Pour sa part, le technicien de la faune retraité et résident de l'île, Gaétan Laprise, demeure sceptique. Selon lui, c'est plutôt la rigueur des derniers hivers qui explique cette diminution du nombre de cerfs à Anticosti. Il ajoute que les coupes forestières procurent également de la nourriture aux cerfs.

D’avoir des aires de coupes disséminées partout sur le territoire, ça assure aux bêtes un accès à une bonne nourriture qui va leur permettre de survivre à l’hiver.

Gaétan Laprise, technicien de la faune retraité
Un chevreuil sur l'île d'AnticostiUn chevreuil sur l'île d'Anticosti Photo : Radio-Canada / Éric Barbeau

Le professeur chercheur au département de biologie de l'Université Laval, Jean-Pierre Tremblay, confirme que les coupes n'ont pas que des effets négatifs sur la population de cerfs. Les bêtes peuvent notamment se nourrir de pousses de cônifères.

Toutefois, si la population de cerfs est trop nombreuse, il affirme que les bêtes peuvent compremettre la repousse des arbres dans les zones de coupe.

La stratégie d’aménagement forestière qui est en place depuis le début des années 2000 visait d'ailleurs à limiter les dégâts.

Des enclos pour protéger les aires déforestées ont été installés en 2001 et ont été retirés en 2015. C'est pourquoi, Jean-Pierre Tremblay estime que le moratoire d'un an demandé par John Pineault ne serait pas suffisant pour mesurer les résultats. Le financement pour analyser ces secteurs et déterminer l'efficacité de cette méthode devrait être approuvé à l'automne, selon Jean-PIerre Tremblay.

Pour établir un bilan, ça va prendre plus de temps que ça. Il faut obtenir le financement. Il faut aller le mesurer, ensuite l'analyser et l'intégrer.

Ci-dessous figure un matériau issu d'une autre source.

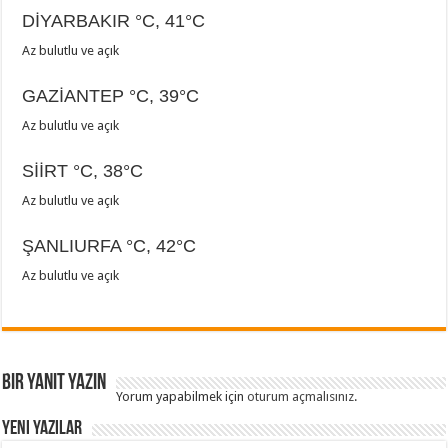
DİYARBAKIR
°C
,
41°C
Az bulutlu ve açık
GAZİANTEP
°C
,
39°C
Az bulutlu ve açık
SİİRT
°C
,
38°C
Az bulutlu ve açık
ŞANLIURFA
°C
,
42°C
Az bulutlu ve açık
Bir yanıt yazın
Yorum yapabilmek için
oturum açmalısınız
.
Yeni Yazılar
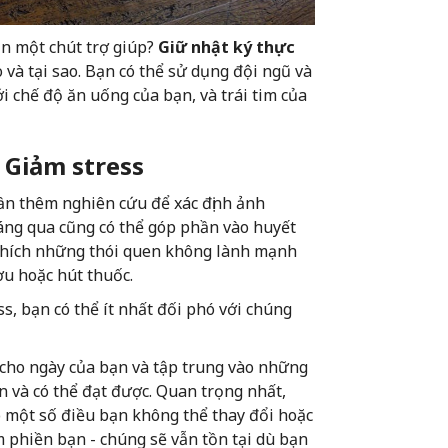
ần một chút trợ giúp?
Giữ nhật ký thực
và tại sao. Bạn có thể sử dụng đội ngũ và
i chế độ ăn uống của bạn, và trái tim của
 Giảm stress
Cần thêm nghiên cứu để xác định ảnh
áng qua cũng có thể góp phần vào huyết
 thích những thói quen không lành mạnh
u hoặc hút thuốc.
s, bạn có thể ít nhất đối phó với chúng
 cho ngày của bạn và tập trung vào những
n và có thể đạt được. Quan trọng nhất,
có một số điều bạn không thể thay đổi hoặc
m phiền bạn - chúng sẽ vẫn tồn tại dù bạn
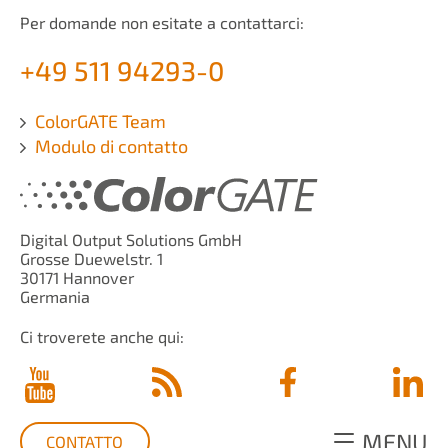
Per domande non esitate a contattarci:
+49 511 94293-0
ColorGATE Team
Modulo di contatto
Digital Output Solutions GmbH
Grosse Duewelstr. 1
30171 Hannover
Germania
Ci troverete anche qui:
MENU
CONTATTO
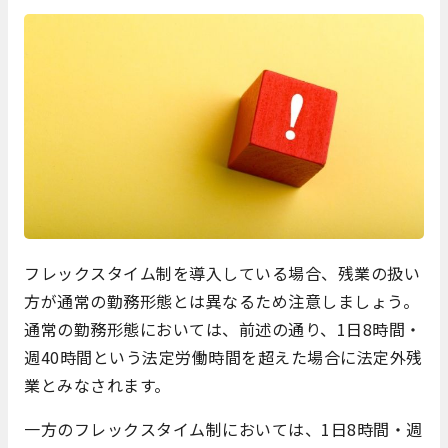
フレックスタイム制を導入している場合、残業の扱い
方が通常の勤務形態とは異なるため注意しましょう。
通常の勤務形態においては、前述の通り、1日8時間・
週40時間という法定労働時間を超えた場合に法定外残
業とみなされます。
一方のフレックスタイム制においては、1日8時間・週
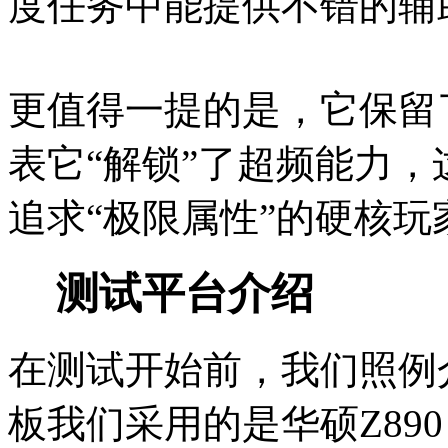
度任务中能提供不错的辅
更值得一提的是，它保留了
表它“解锁”了超频能力，
追求“极限属性”的硬核玩
测试平台介绍
在测试开始前，我们照例
板我们采用的是华硕Z890 A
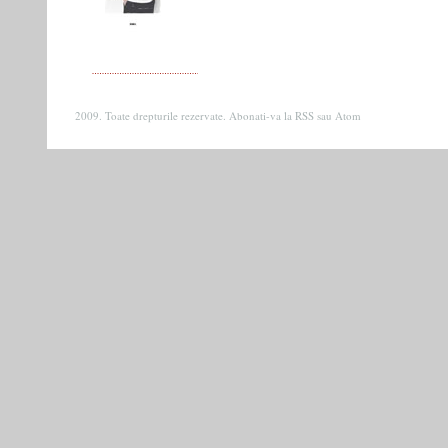
2009. Toate drepturile rezervate. Abonati-va la
RSS
sau
Atom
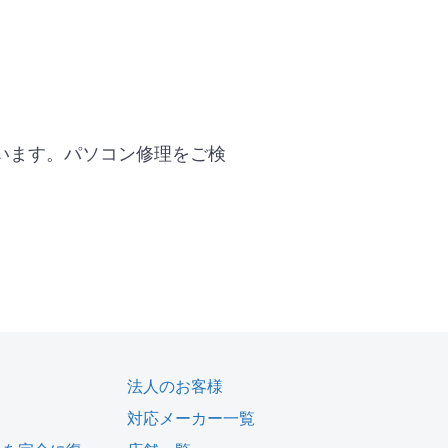
います。パソコン修理をご検
法人のお客様
対応メーカー一覧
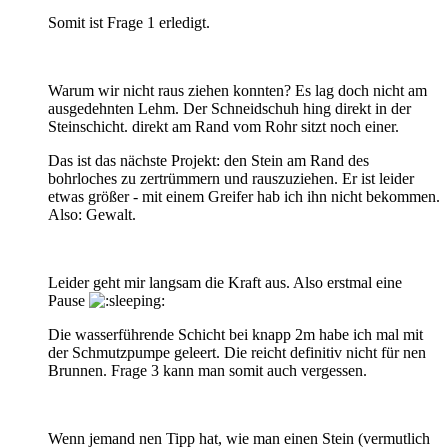
Somit ist Frage 1 erledigt.
Warum wir nicht raus ziehen konnten? Es lag doch nicht am
ausgedehnten Lehm. Der Schneidschuh hing direkt in der
Steinschicht. direkt am Rand vom Rohr sitzt noch einer.
Das ist das nächste Projekt: den Stein am Rand des
bohrloches zu zertrümmern und rauszuziehen. Er ist leider
etwas größer - mit einem Greifer hab ich ihn nicht bekommen.
Also: Gewalt.
Leider geht mir langsam die Kraft aus. Also erstmal eine
Pause
Die wasserführende Schicht bei knapp 2m habe ich mal mit
der Schmutzpumpe geleert. Die reicht definitiv nicht für nen
Brunnen. Frage 3 kann man somit auch vergessen.
Wenn jemand nen Tipp hat, wie man einen Stein (vermutlich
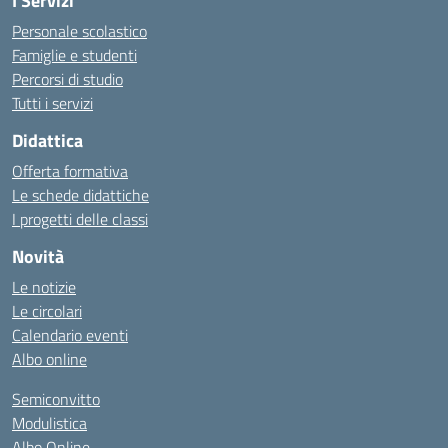
I Servizi
Personale scolastico
Famiglie e studenti
Percorsi di studio
Tutti i servizi
Didattica
Offerta formativa
Le schede didattiche
I progetti delle classi
Novità
Le notizie
Le circolari
Calendario eventi
Albo online
Semiconvitto
Modulistica
Albo Online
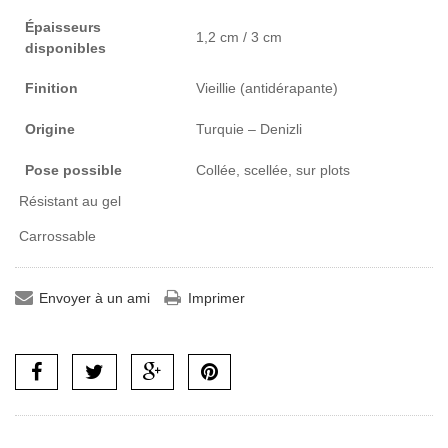
Épaisseurs
1,2 cm / 3 cm
disponibles
Finition
Vieillie (antidérapante)
Origine
Turquie – Denizli
Pose possible
Collée, scellée, sur plots
Résistant au gel
Carrossable
Envoyer à un ami
Imprimer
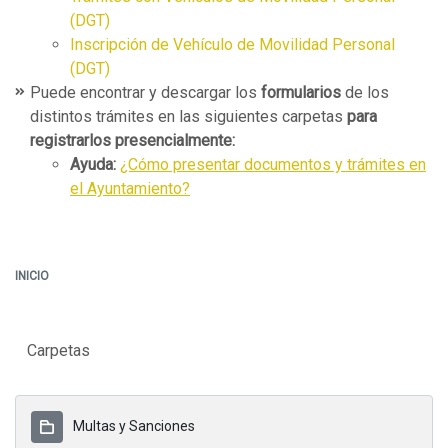
(DGT)
Inscripción de Vehículo de Movilidad Personal
(DGT)
Puede encontrar y descargar los
formularios
de los
distintos trámites en las siguientes carpetas
para
registrarlos presencialmente:
Ayuda:
¿Cómo presentar documentos y trámites en
el Ayuntamiento?
INICIO
Carpetas
Multas y Sanciones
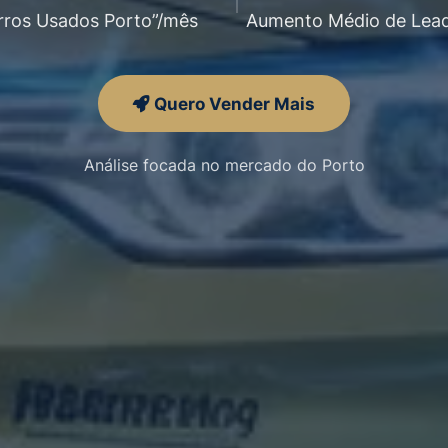
rros Usados Porto”/mês
Aumento Médio de Lead
Quero Vender Mais
Análise focada no mercado do Porto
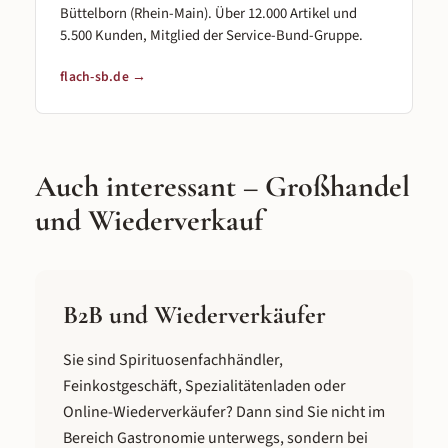
Büttelborn (Rhein-Main). Über 12.000 Artikel und
5.500 Kunden, Mitglied der Service-Bund-Gruppe.
flach-sb.de →
Auch interessant – Großhandel
und Wiederverkauf
B2B und Wiederverkäufer
Sie sind Spirituosenfachhändler,
Feinkostgeschäft, Spezialitätenladen oder
Online-Wiederverkäufer? Dann sind Sie nicht im
Bereich Gastronomie unterwegs, sondern bei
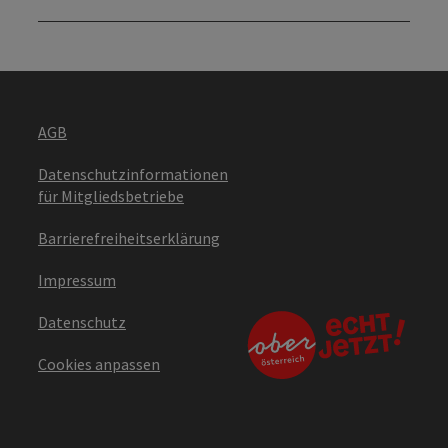
AGB
Datenschutzinformationen
für Mitgliedsbetriebe
Barrierefreiheitserklärung
Impressum
Datenschutz
Cookies anpassen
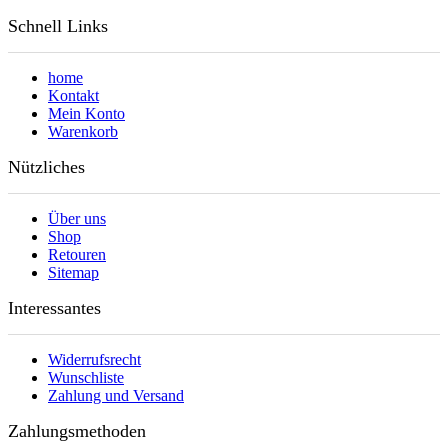
Schnell Links
home
Kontakt
Mein Konto
Warenkorb
Nützliches
Über uns
Shop
Retouren
Sitemap
Interessantes
Widerrufsrecht
Wunschliste
Zahlung und Versand
Zahlungsmethoden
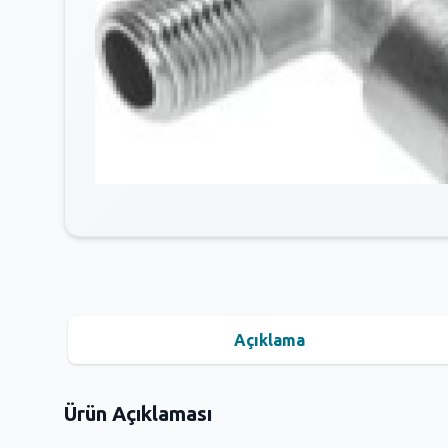
Açıklama
Ürün Açıklaması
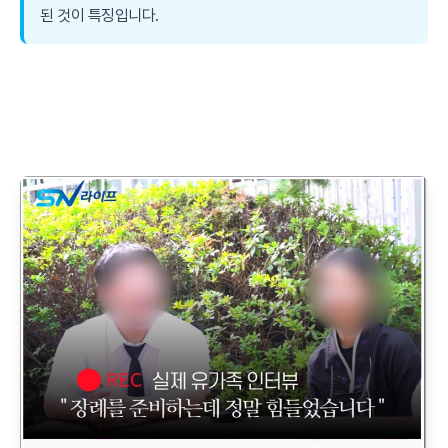
된 것이 특징입니다.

Jean-Pierre Tremblay, professeur au département de biologie de l'Université Laval
Le chevreuil est omniprésent sur l'île d'AnticostiQui dit Anticosti... dit chevreuil Photo : Radio-Canada / Marc-Antoine Mageau

Jean-Pierre Tremblay indique que les premiers résultats pourraient être connus dans environ deux ans.

Contrairement à ce qu’affirmait John Pineault, Jean-Pierre Tremblay indique qu'il ne s’agirait pas d’une baisse historique de la population. Selon ses dernières données, une reprise serait en cours, mais plusieurs années pourraient être nécéssaires avant d’observer une hausse notable.

Il croit néanmoins qu'un moratoire d'un an pourrait être une solution pour obtenir l'acceptabilité sociale des coupes forestières, qui est nécessaire selon lui.